# google weiterleitung (.htaccess)



## DiDiJo (22. Januar 2009)

hey leute ...


ich habe eine bestehende Homepage einer Kundin übernommen die schon recht gut in google getrackt ist. Allerdings verweist google immernoch auf die falschen Seiten ... bzw. die Links stimmen noch aber google routet auf so uralte html dateien die nix mehr mit dem laout zu tun haben.

wie kann nich nun per .htaccess alle aufrufe die über google kommen einfach auf die index.php umleiten.

ich hab von htaccess wirklich null ahnung aber ich kann mir vorstellen das das wirklich nicht zu schwer sein dürfte...


----------



## Gumbo (22. Januar 2009)

DiDiJo hat gesagt.:


> wie kann nich nun per .htaccess alle aufrufe die über google kommen einfach auf die index.php umleiten.

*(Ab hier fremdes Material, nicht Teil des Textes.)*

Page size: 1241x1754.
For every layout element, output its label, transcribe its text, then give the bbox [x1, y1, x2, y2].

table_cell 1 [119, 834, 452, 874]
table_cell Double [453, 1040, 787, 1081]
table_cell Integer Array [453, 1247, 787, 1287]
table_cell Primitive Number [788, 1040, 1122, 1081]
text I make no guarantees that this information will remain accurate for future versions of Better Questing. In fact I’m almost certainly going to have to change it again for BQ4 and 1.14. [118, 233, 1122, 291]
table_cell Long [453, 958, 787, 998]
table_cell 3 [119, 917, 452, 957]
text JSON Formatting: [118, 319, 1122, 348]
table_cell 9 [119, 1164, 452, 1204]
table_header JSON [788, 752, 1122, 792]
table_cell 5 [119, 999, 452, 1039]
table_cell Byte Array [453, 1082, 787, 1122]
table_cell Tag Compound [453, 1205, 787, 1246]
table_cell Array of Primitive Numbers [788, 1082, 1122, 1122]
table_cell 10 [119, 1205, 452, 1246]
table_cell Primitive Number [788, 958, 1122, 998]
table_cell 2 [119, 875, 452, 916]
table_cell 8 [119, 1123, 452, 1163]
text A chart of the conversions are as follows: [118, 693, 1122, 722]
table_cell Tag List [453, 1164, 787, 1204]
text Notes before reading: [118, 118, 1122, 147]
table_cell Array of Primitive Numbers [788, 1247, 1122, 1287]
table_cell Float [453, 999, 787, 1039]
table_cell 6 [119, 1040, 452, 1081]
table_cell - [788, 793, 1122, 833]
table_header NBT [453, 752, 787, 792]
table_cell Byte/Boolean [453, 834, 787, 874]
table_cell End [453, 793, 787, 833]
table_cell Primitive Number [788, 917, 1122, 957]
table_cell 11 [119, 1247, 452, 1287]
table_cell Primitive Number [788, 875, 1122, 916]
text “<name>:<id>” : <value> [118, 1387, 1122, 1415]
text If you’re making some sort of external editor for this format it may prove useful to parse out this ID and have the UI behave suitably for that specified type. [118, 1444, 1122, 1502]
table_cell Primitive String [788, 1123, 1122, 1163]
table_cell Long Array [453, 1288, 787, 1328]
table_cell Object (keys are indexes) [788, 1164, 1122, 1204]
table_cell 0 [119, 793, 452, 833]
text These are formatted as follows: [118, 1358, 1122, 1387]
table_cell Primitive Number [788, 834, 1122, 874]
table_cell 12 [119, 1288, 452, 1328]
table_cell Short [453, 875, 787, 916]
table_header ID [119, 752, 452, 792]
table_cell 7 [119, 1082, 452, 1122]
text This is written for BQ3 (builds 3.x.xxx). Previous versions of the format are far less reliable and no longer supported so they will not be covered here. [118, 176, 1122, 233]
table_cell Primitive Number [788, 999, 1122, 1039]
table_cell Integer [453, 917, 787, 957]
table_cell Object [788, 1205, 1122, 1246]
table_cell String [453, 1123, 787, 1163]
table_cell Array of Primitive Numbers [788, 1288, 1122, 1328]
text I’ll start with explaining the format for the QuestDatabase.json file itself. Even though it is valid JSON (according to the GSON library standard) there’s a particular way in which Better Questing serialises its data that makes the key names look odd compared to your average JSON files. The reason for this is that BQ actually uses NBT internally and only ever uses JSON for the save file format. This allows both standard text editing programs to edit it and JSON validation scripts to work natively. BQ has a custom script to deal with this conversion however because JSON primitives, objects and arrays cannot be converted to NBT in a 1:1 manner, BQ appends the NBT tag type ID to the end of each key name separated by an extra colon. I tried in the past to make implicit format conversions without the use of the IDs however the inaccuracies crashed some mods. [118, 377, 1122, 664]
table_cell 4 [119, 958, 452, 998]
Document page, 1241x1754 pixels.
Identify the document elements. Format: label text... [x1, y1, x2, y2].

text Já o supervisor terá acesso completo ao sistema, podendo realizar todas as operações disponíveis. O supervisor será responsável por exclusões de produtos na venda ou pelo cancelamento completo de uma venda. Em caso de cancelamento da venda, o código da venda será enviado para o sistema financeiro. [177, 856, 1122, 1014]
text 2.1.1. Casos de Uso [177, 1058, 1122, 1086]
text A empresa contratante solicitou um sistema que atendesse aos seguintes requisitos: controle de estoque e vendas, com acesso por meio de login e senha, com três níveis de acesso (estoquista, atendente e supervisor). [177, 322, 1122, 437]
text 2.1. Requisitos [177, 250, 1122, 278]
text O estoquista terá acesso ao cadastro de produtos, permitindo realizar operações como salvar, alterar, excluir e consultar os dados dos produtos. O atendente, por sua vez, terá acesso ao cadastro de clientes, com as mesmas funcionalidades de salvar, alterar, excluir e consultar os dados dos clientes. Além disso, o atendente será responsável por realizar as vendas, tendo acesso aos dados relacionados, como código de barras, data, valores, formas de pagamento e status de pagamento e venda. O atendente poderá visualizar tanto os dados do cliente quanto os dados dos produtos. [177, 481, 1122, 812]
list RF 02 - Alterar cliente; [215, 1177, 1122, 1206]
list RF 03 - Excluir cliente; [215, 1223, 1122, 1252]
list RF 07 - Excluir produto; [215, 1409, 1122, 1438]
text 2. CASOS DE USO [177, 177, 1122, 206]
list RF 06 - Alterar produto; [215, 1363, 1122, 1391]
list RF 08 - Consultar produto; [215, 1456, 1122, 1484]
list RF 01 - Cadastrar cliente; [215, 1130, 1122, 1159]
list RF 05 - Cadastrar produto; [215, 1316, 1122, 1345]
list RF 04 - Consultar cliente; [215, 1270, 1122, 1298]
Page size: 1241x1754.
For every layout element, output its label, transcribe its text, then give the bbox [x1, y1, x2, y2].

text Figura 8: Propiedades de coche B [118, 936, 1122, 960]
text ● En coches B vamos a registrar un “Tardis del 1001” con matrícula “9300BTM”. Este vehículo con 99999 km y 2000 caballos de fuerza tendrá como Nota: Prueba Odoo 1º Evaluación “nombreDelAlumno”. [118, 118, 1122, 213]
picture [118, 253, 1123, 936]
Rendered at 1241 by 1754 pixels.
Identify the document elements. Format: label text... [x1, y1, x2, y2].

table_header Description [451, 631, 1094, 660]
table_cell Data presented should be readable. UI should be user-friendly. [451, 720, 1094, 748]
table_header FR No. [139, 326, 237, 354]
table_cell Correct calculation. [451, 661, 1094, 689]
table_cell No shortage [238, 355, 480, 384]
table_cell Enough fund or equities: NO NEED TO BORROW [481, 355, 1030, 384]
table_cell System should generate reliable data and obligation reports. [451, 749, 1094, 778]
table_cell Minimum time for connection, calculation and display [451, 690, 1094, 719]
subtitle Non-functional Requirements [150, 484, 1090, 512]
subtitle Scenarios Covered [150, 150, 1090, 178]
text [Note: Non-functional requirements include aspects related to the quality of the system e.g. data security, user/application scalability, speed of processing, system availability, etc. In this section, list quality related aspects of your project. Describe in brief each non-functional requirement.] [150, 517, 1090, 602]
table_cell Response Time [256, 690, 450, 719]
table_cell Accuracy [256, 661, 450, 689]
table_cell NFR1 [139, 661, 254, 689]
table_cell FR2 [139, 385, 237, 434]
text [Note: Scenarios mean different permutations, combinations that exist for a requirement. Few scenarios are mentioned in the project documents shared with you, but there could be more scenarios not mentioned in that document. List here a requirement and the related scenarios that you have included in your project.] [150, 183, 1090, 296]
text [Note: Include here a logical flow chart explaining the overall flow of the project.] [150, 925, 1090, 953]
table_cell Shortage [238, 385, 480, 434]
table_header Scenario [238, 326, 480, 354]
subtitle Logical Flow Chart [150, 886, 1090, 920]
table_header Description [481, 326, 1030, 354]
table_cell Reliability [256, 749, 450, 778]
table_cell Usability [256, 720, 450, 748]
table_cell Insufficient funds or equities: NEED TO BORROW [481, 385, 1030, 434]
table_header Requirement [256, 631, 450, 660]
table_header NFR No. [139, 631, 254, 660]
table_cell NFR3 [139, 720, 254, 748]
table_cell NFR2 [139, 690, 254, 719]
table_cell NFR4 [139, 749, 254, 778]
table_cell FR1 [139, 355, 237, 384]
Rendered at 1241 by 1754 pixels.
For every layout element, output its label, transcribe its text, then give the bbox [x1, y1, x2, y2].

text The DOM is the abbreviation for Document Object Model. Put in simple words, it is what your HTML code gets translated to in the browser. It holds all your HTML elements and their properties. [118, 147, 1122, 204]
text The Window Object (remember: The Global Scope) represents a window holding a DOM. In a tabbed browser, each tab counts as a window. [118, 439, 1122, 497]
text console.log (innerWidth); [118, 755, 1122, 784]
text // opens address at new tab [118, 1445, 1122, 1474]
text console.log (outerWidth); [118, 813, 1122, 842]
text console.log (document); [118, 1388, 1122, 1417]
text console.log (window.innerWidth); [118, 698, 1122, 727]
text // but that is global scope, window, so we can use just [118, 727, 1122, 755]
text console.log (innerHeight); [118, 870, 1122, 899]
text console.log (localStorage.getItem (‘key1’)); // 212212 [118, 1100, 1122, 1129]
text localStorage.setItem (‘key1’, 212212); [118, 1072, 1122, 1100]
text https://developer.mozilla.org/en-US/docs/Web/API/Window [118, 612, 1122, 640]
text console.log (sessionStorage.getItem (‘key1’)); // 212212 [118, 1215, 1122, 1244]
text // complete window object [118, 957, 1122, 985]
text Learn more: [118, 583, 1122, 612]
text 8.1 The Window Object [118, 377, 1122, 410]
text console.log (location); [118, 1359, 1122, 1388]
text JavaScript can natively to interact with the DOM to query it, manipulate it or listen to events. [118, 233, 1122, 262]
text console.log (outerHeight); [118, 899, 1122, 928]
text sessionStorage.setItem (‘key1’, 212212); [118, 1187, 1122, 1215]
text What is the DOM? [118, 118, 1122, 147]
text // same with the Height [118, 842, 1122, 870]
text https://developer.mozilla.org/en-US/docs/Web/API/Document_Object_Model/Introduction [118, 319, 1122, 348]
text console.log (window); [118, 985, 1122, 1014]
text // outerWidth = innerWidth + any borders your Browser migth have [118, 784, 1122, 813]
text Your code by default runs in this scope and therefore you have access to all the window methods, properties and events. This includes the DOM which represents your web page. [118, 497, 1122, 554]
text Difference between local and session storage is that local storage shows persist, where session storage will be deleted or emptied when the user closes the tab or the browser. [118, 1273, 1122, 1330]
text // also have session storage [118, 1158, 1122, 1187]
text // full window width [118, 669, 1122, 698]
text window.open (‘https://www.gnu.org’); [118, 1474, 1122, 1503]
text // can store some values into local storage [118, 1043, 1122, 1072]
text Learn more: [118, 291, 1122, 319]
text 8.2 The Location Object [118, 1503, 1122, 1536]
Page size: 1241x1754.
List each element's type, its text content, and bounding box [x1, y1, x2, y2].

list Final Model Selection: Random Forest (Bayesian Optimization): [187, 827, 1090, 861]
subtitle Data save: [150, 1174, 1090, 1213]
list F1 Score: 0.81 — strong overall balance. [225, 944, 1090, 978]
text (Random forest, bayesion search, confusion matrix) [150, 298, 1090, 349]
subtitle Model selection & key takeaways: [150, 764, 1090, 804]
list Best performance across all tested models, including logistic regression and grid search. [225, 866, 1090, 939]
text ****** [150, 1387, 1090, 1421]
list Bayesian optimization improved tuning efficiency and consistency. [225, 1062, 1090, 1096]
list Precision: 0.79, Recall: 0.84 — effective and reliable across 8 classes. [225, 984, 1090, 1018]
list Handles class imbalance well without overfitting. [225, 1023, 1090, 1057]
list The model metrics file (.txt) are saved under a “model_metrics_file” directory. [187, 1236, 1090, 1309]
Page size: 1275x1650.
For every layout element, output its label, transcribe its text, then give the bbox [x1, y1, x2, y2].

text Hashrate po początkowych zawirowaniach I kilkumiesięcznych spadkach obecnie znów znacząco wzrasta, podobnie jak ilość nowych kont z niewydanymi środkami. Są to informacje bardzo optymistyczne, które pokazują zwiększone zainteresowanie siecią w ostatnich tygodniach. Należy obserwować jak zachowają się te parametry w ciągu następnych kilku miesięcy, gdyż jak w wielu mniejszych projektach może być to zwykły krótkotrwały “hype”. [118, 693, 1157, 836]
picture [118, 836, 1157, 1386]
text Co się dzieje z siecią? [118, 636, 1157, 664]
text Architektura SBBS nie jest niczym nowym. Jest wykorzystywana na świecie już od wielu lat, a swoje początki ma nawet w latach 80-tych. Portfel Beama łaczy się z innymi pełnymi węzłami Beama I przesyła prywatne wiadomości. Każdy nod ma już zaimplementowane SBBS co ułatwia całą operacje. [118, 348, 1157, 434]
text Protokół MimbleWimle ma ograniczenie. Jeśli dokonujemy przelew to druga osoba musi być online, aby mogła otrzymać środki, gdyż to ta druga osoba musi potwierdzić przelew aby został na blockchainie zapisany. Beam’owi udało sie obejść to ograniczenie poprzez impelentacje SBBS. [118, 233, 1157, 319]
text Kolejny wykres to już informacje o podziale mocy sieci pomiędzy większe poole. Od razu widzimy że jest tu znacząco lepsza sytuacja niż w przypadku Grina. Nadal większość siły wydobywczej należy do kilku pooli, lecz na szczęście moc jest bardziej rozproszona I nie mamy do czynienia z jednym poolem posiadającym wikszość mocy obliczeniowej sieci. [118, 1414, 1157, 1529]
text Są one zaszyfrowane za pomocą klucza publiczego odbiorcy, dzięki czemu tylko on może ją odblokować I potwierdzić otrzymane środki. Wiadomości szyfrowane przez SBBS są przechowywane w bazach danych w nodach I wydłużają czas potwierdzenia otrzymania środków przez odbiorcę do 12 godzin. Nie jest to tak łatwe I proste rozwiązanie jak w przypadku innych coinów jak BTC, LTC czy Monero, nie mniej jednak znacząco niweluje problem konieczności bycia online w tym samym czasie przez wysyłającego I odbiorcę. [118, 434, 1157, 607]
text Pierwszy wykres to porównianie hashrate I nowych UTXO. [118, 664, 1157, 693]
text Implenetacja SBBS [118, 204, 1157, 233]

Wieso nur solche, die über Google kommen (was auch immer das heißen mag)?


----------



## DiDiJo (22. Januar 2009)

ganz einfach ... ich hab ein Keyword bei dem die Seite bei google an erster oder zweiter stelle steht ... allerdings ist der Link der bei google angegeben ist ein veralterter html Link. .... und diese Links möchte ich einfach auf die index.php linken

wenn man ganz normal die Seite über die URL öffnet muss ja nix umgeroutet werden ....


----------



## Gumbo (22. Januar 2009)

Aber wenn die URL nicht mehr gültig ist, wieso soll das dann nur Google mitgeteilt werden und nicht jedem, der diese aufruft?


----------



## Gunah (23. Januar 2009)

mach eine 301 Weiterleitung... statt 404 oder anderes

wenn du mehr wissen willst les dich in SEO mehr ein...


----------